Wenn nun eine äußere Klasse den Code
meinRaumschiff.setSpeed(400000000.0);
ausführen würde, würde der Befehl stillschweigend ignoriert (eventuell könnte nun auch eine Fehlermeldung gebracht werden).

Also haben selbst set- und get-Methoden durchaus ihre Berechtigung. Vor allem deshalb, weil man nie weiß, wie die Klasse sich in der Zukunft verändern wird - und natürlich, was andere so alles mit der eigenen Klasse anstellen.

Als einzelner Programmierer wirst du dir jetzt eventuell sagen:
"Hey, wozu brauche ich das denn?

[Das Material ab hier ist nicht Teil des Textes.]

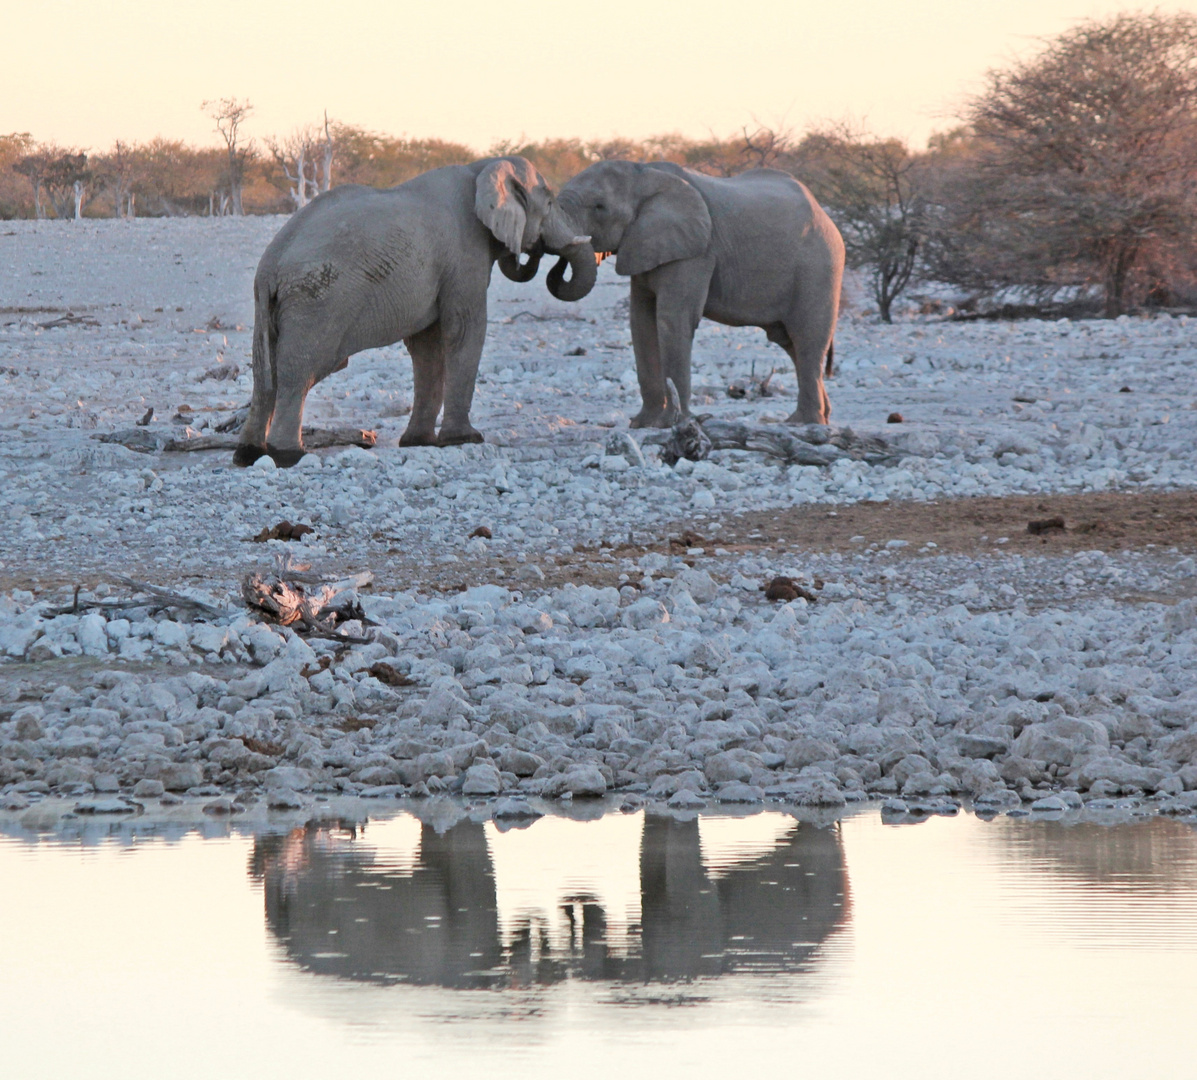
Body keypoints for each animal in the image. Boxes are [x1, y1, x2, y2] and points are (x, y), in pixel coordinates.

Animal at [231, 156, 596, 469]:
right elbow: (465, 330)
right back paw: (289, 455)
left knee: (265, 374)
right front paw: (466, 439)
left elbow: (428, 347)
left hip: (272, 306)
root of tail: (270, 266)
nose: (537, 252)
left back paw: (248, 454)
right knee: (299, 372)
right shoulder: (464, 254)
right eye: (548, 204)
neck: (482, 167)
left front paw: (419, 442)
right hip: (315, 300)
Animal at [550, 160, 842, 426]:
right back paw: (821, 418)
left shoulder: (695, 252)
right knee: (790, 342)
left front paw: (676, 423)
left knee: (807, 339)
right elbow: (641, 323)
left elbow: (672, 321)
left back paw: (803, 423)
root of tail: (825, 215)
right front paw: (644, 424)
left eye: (599, 207)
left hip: (819, 268)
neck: (644, 172)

Ich weiß schließlich genau, wie mein Code aussieht!!111"
Was aber nun, wenn plötzlich mehrere Programmierer am Projekt arbeiten?
Oder du selbst das Projekt einige Monate lang ruhen lässt und schließlich wieder in Angriff nimmst? Oder das Projekt sehr groß wird? Kommentare sind hier natürlich immer angebracht.

Ansonsten kommt mir eine modulare Aufteilung sinnvoller vor. Ich will zum Beispiel gleiche Teile einer HTML-Seite, wie den Header-Bereich (von <!doctype bis <body>) oder z.B. das komplette Menü des Projekts in einzele php-Dateien auslagern, so dass ich sie per include laden kann und bei Änderungen nur einmal bearbeiten muss. Oder z.B. ein Datenbankmodul, dass alle DB-Funktionen enthält (und für Anfragen die DB-Klasse nutzt).

Das alles lässt sich über OOP üblcherweise sehr elegant lösen.

Einzelne Seiten des Projekts würde ich dann nach wie vor imperativ programmieren und dabei auf meine Module zurückgreifen. Ist das nicht viel einfacher, als auf Biegen und Brechen alles objektorientiert zu machen?

OOP heißt nicht immer "auf Biegen und Brechen objektorientiert machen".
Das geht bei PHP übrigens überhaupt nicht (es bleibt mindestens eine Zeile als Aufruf für die main-Methode). ;-)
Aber bei Projekten, wie du sie beschreibst, kann OOP durchaus eine sehr sinnvolle Erweiterung deines Horizonts sein.

Welcher Meinung seid ihr? Was sind eure pro- und contra-Argumente für/gegen Objektorientierung mit PHP? Würd mich sehr interessieren - und vielleicht hilft's auch bei meiner Entscheidung.

Ich hoffe, ich habe dir den Vorteil von OOP ein wenig näher bringen können.
Und wenn du mal wirklich "richtig" mit OOP beginnen möchtest, würde ich dir Java sehr ans Herz legen. Java ist von Anfang an erst mal sehr ungewohnt (eben, weil alles objektorientiert ist), aber nach einigen Monaten hat man den ganzen Sinn dahinter verstanden.